First, we searched for “how to identify influencers” and you can see below the meta description for this query:
Secondly, we searched for “niche influencers” and we got different results:
The interesting part of this experiment is that neither of these two meta descriptions was the one we had written. This is the original snippet:
Finding who is influential is crucial for promotion in any content publishing strategy.
Long story short, meta descriptions don’t matter so much for ranking locally or more, but that doesn’t mean you shouldn’t use them. Well-written meta descriptions can have a high influence on a page and can increase conversions.
11. Social Media is Useless for Local SEO
This myth started to gain more weight over the time, to my despair. I am guessing it was started by people who don’t use Social Media personally, don’t know or understand the value of it. If you’re not using Social Media, then you are missing out lots of opportunities for your business. Being active and having a social account shows to your audience the “human” part of your business.
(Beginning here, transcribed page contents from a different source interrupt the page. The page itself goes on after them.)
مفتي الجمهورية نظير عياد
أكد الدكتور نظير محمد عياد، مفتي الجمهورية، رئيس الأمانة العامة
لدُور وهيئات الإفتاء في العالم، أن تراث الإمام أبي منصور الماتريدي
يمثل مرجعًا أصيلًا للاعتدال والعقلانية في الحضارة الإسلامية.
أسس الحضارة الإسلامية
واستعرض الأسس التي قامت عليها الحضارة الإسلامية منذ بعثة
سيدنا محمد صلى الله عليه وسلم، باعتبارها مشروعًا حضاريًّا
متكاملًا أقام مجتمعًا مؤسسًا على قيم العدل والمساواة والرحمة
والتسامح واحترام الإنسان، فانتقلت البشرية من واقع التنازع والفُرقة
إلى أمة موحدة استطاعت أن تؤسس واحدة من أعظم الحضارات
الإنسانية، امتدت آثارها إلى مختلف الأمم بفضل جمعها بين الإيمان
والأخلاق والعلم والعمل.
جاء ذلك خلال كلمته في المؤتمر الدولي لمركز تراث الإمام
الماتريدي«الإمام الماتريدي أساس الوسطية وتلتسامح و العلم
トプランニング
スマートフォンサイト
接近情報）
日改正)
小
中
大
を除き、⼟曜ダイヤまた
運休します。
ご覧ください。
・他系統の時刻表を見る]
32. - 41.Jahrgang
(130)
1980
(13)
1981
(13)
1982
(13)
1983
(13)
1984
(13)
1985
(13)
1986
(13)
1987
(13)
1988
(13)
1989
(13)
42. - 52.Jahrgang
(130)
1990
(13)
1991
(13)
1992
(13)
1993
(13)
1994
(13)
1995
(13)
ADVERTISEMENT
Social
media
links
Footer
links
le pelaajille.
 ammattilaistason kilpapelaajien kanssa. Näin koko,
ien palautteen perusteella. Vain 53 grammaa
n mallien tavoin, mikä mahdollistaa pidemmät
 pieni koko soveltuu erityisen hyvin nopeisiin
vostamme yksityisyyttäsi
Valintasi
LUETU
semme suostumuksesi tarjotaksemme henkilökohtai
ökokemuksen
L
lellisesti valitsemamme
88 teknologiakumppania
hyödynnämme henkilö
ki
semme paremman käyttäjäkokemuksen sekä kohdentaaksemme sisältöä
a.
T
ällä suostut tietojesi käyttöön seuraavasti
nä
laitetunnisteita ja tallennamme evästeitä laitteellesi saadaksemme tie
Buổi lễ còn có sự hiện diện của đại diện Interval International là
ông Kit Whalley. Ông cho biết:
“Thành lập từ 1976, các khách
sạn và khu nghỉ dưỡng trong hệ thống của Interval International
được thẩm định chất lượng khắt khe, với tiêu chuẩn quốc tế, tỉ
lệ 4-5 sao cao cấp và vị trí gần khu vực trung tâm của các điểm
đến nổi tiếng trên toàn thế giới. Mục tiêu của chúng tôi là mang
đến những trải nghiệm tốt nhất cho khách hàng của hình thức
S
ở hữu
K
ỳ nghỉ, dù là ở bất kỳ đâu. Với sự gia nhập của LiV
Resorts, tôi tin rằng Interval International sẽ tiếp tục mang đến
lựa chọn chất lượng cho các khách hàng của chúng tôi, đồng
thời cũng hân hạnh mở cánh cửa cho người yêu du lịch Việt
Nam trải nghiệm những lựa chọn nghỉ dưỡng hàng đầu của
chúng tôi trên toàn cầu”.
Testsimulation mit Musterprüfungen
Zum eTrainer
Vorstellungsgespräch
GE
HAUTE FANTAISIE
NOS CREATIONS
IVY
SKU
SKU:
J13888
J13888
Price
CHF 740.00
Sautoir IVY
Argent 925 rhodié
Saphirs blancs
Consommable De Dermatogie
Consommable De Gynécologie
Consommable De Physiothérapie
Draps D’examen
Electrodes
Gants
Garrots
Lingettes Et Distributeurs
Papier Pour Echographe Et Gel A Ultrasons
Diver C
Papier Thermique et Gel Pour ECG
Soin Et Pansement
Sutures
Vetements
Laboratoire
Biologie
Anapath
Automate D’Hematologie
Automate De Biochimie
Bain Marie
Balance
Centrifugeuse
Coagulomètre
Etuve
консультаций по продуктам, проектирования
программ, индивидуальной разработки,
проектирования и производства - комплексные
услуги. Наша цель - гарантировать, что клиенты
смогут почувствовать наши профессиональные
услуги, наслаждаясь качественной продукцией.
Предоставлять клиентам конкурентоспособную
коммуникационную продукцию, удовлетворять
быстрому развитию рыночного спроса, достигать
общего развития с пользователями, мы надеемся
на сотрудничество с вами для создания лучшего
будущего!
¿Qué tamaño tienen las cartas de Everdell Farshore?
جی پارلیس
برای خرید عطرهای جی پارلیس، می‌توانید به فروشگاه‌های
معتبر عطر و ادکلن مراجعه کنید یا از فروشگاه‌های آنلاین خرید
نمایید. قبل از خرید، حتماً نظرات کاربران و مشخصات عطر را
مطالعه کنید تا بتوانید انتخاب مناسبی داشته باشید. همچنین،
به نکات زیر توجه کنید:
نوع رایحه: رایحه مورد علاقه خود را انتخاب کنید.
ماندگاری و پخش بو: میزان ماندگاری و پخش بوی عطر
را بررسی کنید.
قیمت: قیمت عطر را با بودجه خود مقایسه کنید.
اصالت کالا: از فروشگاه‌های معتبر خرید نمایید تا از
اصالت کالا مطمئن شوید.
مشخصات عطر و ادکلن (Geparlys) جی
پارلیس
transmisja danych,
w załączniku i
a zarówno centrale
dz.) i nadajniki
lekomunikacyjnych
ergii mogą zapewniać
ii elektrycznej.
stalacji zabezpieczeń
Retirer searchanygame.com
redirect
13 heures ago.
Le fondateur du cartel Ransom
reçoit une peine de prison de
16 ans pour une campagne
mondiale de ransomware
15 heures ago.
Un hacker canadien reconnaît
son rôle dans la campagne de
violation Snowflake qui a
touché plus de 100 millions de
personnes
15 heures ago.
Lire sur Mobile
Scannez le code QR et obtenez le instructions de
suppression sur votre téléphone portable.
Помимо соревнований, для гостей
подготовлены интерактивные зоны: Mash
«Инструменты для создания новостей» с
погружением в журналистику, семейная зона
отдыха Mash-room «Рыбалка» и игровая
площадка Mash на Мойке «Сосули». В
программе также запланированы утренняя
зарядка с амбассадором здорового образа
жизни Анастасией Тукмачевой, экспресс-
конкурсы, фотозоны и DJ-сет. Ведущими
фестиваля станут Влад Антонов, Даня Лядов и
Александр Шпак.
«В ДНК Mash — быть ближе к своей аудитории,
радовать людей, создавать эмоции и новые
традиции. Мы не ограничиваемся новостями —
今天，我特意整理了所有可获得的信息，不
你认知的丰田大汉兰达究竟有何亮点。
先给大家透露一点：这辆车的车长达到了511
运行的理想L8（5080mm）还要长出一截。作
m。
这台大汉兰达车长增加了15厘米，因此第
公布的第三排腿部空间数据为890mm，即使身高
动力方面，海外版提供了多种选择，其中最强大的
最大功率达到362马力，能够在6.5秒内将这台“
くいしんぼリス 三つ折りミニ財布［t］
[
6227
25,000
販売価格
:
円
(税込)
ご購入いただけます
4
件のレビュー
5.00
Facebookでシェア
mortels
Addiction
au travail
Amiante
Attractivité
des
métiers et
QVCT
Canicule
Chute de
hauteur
We’ve talked multiples times regarding the social signals influence on SEO and we say every time that a strong presence on social networks is correlated with better rankings. This basically debunks the myth and tells everyone that an active profile on social media can positively influence your business on a local side for sure.
You must be careful what you post, the frequency; create engagement by responding to comments; follow other pages and create a relationship with other brands; make sponsored ads to boost visibility.
For new ideas, you can look at your top competitors and see what type of posts they have on each social account and which get the higher traction. cognitiveSEO has a module named Social Visibility, where you can compare your website with other competitors and see their best-performing social networks and which content is more engaging.
Conclusion
There are so many misconceptions over the internet with lots of opinions floating around the local SEO topic, that my head started spinning. I saw there’s a problem regarding this topic and thought of making a list of all the myths that exist, but writing about the ones that are believed by more people. I hope I made things clearer for people who are struggling to gain traction in their local search results.
There are 3 things you should always consider when tackling the local SEO: NAP citations, local reviews and claiming your business on Google My Business plus lots of other practices you should stay away from.
Search engines can be your friend, but if don’t know how to talk to them and feed them with the right information to explain what your intentions are, they won’t be friends with you/your website.